Zäher Anlauf, spannendes Finish
Die große Stärke von State of Mind liegt zweifelsohne in der Geschichte verborgen. Zwar erzählt Ganteföhr prinzipiell nichts, was man nicht bereits aus anderen Werken um Utopien und Dystopien kennt, dafür hangelt er sich aber geschickt durch verschiedene Anknüpfungspunkte und fügt sie zu einer durchweg spannenden Erzählung zusammen. Gerade zu Beginn muss man aber mit einem recht langsamen Aufbau leben, der ein, zwei Stunden anhält und sich dadurch etwas zieht. Das man sich außerdem des ziemlich ausgelutschten „der Protagonist hat alles vergessen“ Kniffs bedient und diesen Umstand als Entschuldigung für die anfänglich prominente Exposition nimmt, wirkt ebenfalls etwas uninspiriert. Umso erfreulicher, wie gut die Narration ansonsten gelungen ist.
Ganteföhr spricht viele Themen an. Transhumanismus und Augmentierungen, die Frage, ob künstliche K.I. dem Menschen gleichwertig ist, sobald sie beginnt eigenständig zu denken und zu handeln, und der Orwellsche Überwachungsstaat sind nur einige Themenfelder, die im Rahmen der Handlung Gegenstand der Narration sind. Dabei geht es vordergründig gar nicht mal zwingend um die brennenden Fragen der Gegenwart und der Zukunft, sondern vor allem um Richard Nolan und seiner Suche nach der verschwundenen Familie. Die angesprochenen Themen werden nicht auf Teufel komm raus in die eigentliche Haupthandlung reingequetscht, sondern fügen sich homogen in das Gesamtbild ein. Beispielsweise kann man viele Hinweise auf die Realität des Jahres 2048 verpassen, wenn man nicht zufällig mal die Nachrichten anschaltet oder mit NPCs spricht.
Stilvoller Look
Neben der sehr gelungenen Narration besticht State of Mind auch mit einer fantastischen Regie, die durch die herausragenden deutschen Sprecher und der melancholischen Musik wunderbar abgerundet wird und einen inszenatorisch einwandfreien Eindruck hinterlässt. Schön auch, das man aus stilistischen Gründen auf einen überladenen Bildschirm verzichtet hat. Abgesehen von den durch grüne Icons symbolisierten Objekten, mit denen man in der Spielwelt interagieren kann, gibt es keine störenden Elemente zu sehen, weder UI noch aufblinkende „geh hier entlang“ Hinweise stören.
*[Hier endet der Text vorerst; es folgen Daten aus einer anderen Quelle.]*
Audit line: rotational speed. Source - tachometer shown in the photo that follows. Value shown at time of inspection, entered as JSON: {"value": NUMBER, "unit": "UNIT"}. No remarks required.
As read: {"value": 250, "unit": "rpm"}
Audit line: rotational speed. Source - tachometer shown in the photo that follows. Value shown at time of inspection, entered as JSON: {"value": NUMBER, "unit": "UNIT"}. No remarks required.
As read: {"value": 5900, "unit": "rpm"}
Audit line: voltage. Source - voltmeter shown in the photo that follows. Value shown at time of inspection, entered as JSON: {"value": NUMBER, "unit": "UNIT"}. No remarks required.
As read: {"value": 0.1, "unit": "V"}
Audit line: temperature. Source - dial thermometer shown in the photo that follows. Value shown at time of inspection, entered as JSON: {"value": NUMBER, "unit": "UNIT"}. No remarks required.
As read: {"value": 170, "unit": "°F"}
Nicht minder gelungen ist die Darstellung des futuristischen Berlins. Dieses ist für meinen Geschmack zwar etwas zu sehr an Großstädten aus vergleichbaren Werken angelehnt, dennoch hat das Setting einen eigenen Touch und besitzt nicht zuletzt hinsichtlich der Architektur und der Inneneinrichtungen einen markanten Stil. Überhaupt ist die visuelle Präsentation sehr stilsicher gehalten. Daedalic setzt nämlich auf einen Low-Poly-Stil, der mich mitunter an Another World (1991) von Éric Chahi erinnert hat und immer wieder eigene Akzente setzt. Gerade das Design der verschiedenen Sets hat mir auf Anhieb zugesagt und birgt immer wieder sehenswerte Details. Und auch die bewusst „eckige“ Umsetzung der Figuren besitzt einen eigenen Charme. Mehr Feinschliff hätten derweil die Animationen vertragen können, denn sowohl Gestik als auch Mimik wirken ziemlich hölzern und mitunter unfreiwillig komisch.
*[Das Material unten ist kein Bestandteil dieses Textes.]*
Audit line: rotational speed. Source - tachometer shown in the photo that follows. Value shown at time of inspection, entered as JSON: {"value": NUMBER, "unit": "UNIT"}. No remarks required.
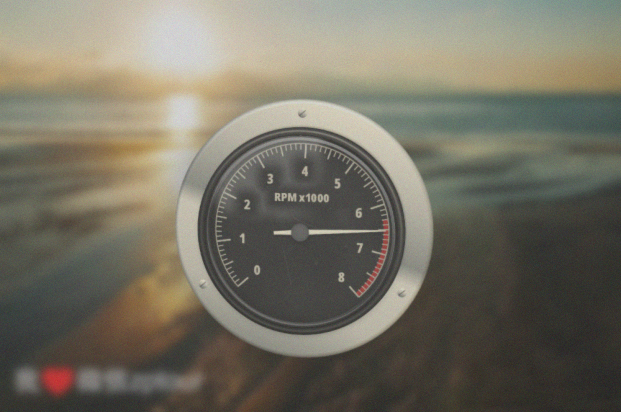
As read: {"value": 6500, "unit": "rpm"}
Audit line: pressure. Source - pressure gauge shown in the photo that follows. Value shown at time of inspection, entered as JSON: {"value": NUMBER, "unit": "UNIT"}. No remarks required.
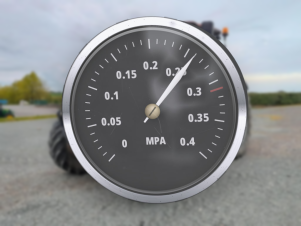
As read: {"value": 0.26, "unit": "MPa"}
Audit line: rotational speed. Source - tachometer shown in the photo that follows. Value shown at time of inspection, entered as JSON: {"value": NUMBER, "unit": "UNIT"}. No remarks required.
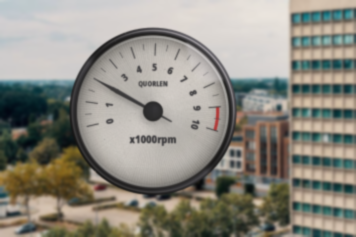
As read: {"value": 2000, "unit": "rpm"}
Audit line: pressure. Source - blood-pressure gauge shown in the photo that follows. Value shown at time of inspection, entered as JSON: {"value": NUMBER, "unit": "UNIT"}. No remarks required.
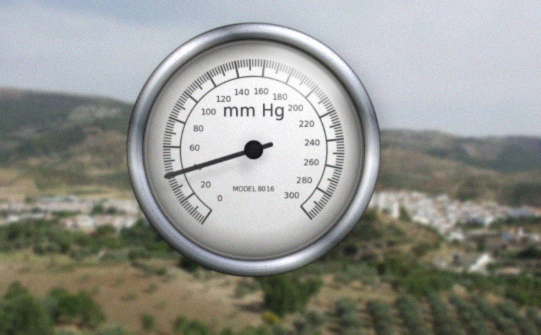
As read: {"value": 40, "unit": "mmHg"}
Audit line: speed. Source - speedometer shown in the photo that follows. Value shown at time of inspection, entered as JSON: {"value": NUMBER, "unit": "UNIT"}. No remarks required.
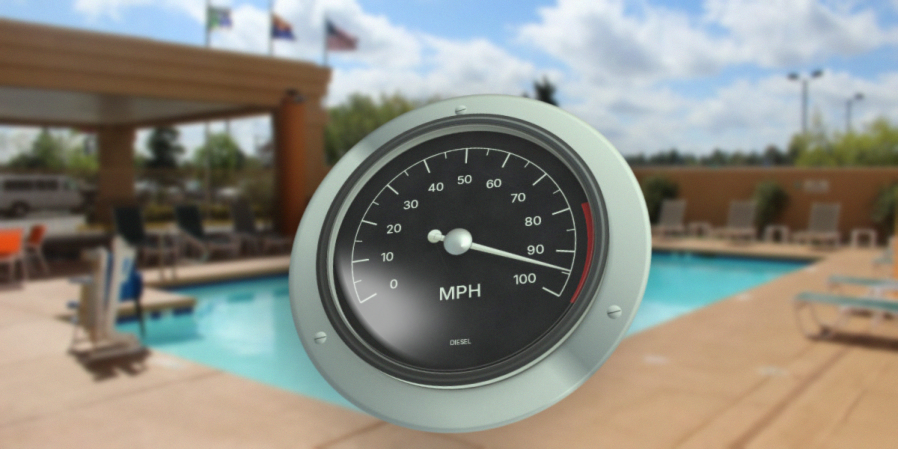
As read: {"value": 95, "unit": "mph"}
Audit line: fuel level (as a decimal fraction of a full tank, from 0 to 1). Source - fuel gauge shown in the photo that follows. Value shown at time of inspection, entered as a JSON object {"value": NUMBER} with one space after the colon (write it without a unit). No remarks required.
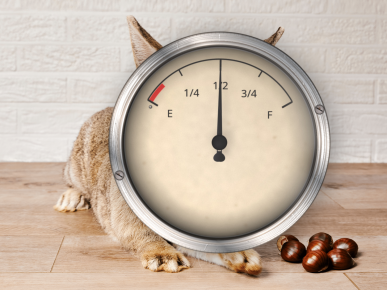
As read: {"value": 0.5}
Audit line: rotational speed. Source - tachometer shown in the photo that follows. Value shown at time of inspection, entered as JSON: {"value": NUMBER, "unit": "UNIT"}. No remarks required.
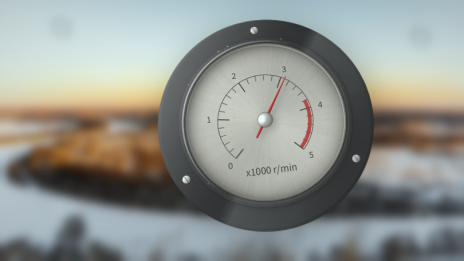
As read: {"value": 3100, "unit": "rpm"}
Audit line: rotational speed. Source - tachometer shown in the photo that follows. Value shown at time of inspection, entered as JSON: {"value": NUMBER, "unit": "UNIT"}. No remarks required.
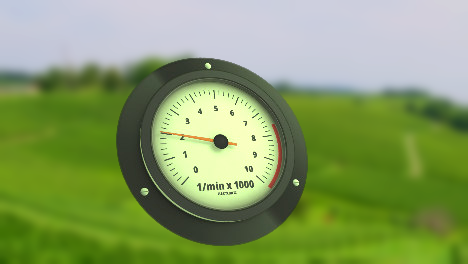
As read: {"value": 2000, "unit": "rpm"}
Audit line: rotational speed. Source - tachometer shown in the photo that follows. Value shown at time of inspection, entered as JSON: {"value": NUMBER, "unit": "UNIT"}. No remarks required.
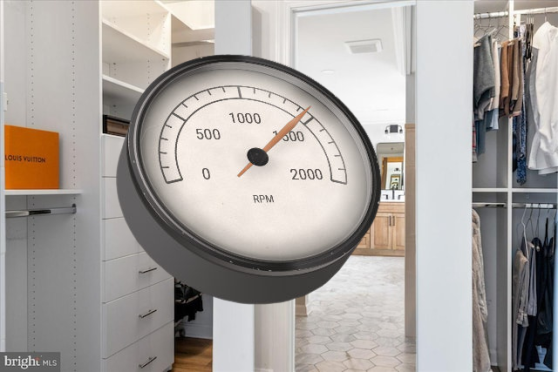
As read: {"value": 1450, "unit": "rpm"}
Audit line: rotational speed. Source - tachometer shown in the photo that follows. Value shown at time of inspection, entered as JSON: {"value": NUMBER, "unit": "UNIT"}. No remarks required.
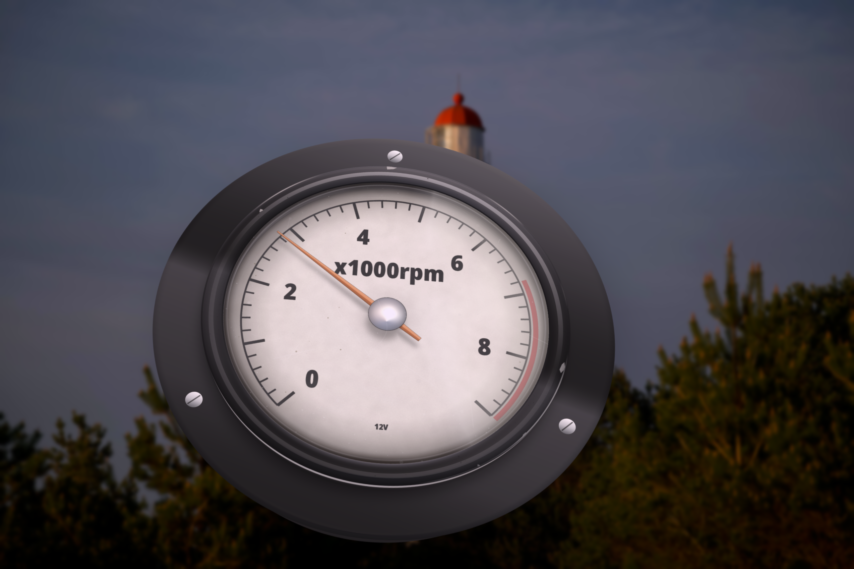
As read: {"value": 2800, "unit": "rpm"}
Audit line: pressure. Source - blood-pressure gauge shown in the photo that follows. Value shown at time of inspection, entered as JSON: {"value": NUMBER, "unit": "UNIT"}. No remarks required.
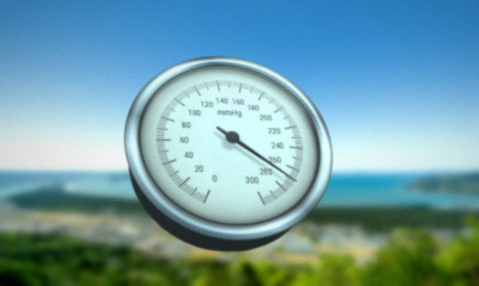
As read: {"value": 270, "unit": "mmHg"}
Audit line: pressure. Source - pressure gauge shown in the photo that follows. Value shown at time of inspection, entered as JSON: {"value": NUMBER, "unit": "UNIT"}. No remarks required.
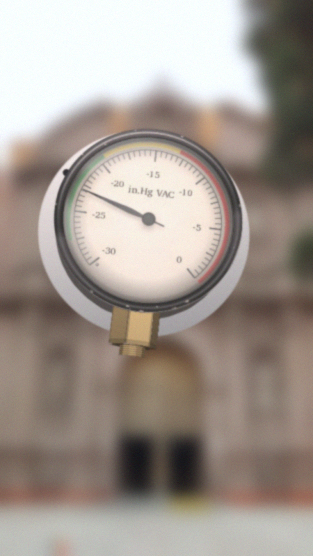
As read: {"value": -23, "unit": "inHg"}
Weniger Point & Click, mehr Dontnod & Telltale
Auch spielerisch schlägt Daedalic neue Pfade ein. Das vor allem für seine klassischen Point & Click Adventures bekannte Studio orientiert sich für State of Mind an narrativen Erlebnissen a la Life is Strange. Der überwiegende Teil des Spiels besteht daher auch aus Dialogen. Schade: zwar kann man in der Regel zwischen verschiedenen Antwortmöglichkeiten wählen, allerdings wirken sich diese spürbar kaum auf den Verlauf der Handlung aus, erst im letzten Drittel gibt es Entscheidungen, die zu unterschiedlichen Enden herbeiführen.
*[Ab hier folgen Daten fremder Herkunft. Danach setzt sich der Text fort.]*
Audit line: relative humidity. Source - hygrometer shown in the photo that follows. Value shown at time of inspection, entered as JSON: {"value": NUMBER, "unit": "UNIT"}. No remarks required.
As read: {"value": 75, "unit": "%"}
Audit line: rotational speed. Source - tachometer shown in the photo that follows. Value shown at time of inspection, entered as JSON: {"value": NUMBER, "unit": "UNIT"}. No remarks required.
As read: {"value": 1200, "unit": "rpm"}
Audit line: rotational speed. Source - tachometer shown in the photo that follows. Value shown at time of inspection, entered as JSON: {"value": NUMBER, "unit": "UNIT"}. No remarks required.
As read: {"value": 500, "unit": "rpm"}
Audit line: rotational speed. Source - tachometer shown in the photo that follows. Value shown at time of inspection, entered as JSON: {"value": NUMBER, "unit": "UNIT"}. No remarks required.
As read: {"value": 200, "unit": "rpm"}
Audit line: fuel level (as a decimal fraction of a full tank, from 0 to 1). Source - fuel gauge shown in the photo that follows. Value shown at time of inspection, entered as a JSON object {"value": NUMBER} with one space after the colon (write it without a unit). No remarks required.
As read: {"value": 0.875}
Aufgelockert werden die vielen Gespräche durch kurze, nie sonderlich anspruchsvolle Abschnitte, in denen man kleinere Rätsel und Aufgaben lösen muss. Mal muss man eine Drohne durch Lüftungsschächte fliegen, mal verschiedene Hinweise kombinieren, um auf die richtige Fährte zu gelangen. Schön auch, das man selten die gleichen Minispiele machen muss und diese in der Regel sehr kurz gehalten sind.